City Walk – The Regal Cinema Backside, Central Delhi
The underground excursion.
[Text and photos by Mayank Austen Soofi]
This has to be the craziest ‘walk’ in Delhi. Actually, it is nothing but a little lane hidden behind the Regal cinema building in the Colonial-era Connaught Place. You might want to run away upon entering it, but this lane might also offer a treasure trove of materials to aesthetes who gravitate towards the derelict architecture of inner cities.
Before you dive in, stuff yourself with Delhi’s best and arguably greasiest chhole bhature at Kwality restaurant in the Regal cinema building, off Parliament Street. Then walk past a blood test lab which, until a few months ago, was the historic A Godin & Co. piano shop, and turn towards the back lane The Delhi Walla spoke about. The ‘walk’ begins now. To the right is an office of Indiatourism.com—you can always spot a few foreign tourists and Indian guides hanging outside. A giant black plastic water tank stands next to it, while the upper floors are a jumble of overhanging cables and rusting air conditioners.
The setting becomes more derelict as you walk further, amid blocks of old, crumbling buildings with paint peeling off them, exposing the bricks underneath. At one, the windows, perhaps not closed for years, are entwined with creepers. The walls are plastered with printed notices warning that “trespassers will be prosecuted”. As if.
This lane is home to a mix of businesses. There are a number of courier offices, the sequence interrupted suddenly by a shop named Cottage Industry. A wine and beer shop adjoins the office of a vaastu consultant and numerologist. Dutch courage before you learn your fate perhaps.

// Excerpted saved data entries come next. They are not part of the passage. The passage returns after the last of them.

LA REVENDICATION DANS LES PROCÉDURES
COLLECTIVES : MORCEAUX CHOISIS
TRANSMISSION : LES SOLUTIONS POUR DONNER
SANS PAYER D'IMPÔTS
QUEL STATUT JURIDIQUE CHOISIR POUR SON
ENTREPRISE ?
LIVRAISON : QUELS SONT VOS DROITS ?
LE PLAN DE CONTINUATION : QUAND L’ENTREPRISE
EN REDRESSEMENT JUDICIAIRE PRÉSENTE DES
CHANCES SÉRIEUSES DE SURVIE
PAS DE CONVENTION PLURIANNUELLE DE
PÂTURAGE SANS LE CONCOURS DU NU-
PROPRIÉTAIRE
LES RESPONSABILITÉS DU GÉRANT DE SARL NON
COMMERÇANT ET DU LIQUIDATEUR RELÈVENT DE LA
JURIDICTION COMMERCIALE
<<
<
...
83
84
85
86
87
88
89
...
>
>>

And just around the corner is the very respectable India Coffee Centre, which once used to supply freshly ground coffee from south India to the Presidential Palace. But before you decide to end the walk by buying coffee from here, look out for a lovely set of spiral staircases across the lane (see photo 15 below). That’s PVR Rivoli, the old single-screen theatre taken over by a multiplex chain in 2004. The other single-screen cinema hall in the area is Regal. Every time the season changes, its owner threatens to down shutters owing to a lack of business.
However these recurrent threats pan out, the upper floors of the building at least might attract crowds. London-based wax museum Madame Tussauds is set to open its first museum in India. If Regal closes, perhaps Madame Tussauds can immortalize it in wax.